▼

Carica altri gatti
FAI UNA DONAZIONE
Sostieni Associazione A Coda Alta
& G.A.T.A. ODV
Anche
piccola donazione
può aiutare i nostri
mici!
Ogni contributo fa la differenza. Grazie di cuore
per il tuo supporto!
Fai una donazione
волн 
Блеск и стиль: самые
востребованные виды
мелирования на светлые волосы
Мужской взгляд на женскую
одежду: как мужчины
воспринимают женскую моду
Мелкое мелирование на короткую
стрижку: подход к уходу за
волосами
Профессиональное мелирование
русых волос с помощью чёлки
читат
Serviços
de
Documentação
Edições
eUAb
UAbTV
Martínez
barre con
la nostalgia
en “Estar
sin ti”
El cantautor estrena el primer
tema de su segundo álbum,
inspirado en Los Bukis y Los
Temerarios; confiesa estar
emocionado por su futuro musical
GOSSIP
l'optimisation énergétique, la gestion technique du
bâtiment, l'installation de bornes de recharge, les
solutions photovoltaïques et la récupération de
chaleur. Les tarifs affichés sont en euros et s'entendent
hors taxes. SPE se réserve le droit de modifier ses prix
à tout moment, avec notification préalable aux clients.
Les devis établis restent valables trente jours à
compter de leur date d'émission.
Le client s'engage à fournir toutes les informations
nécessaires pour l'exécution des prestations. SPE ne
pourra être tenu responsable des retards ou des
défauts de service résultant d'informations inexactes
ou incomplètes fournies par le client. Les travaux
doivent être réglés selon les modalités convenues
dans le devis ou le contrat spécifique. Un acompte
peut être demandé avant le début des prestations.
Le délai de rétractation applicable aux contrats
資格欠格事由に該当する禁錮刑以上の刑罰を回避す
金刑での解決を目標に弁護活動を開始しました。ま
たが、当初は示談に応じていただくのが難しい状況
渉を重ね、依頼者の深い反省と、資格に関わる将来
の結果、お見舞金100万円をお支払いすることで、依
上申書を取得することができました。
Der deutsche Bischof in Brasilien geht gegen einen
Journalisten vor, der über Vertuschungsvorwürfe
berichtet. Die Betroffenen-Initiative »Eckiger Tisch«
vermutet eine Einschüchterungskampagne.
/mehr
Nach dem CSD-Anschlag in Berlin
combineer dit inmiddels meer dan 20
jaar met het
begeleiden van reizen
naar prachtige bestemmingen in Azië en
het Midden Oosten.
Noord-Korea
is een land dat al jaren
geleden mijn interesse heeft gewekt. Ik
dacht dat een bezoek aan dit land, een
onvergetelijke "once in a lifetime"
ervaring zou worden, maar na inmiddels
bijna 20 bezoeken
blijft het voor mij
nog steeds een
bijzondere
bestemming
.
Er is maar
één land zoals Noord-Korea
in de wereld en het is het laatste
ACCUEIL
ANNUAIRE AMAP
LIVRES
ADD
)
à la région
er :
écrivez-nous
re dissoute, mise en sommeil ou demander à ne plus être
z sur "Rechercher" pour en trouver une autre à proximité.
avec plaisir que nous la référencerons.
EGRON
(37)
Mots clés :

▲

Assignment:
Show every line from the listing above in which the string "avec" appears.

Response:
à tout moment, avec notification préalable aux clients.
avec plaisir que nous la référencerons.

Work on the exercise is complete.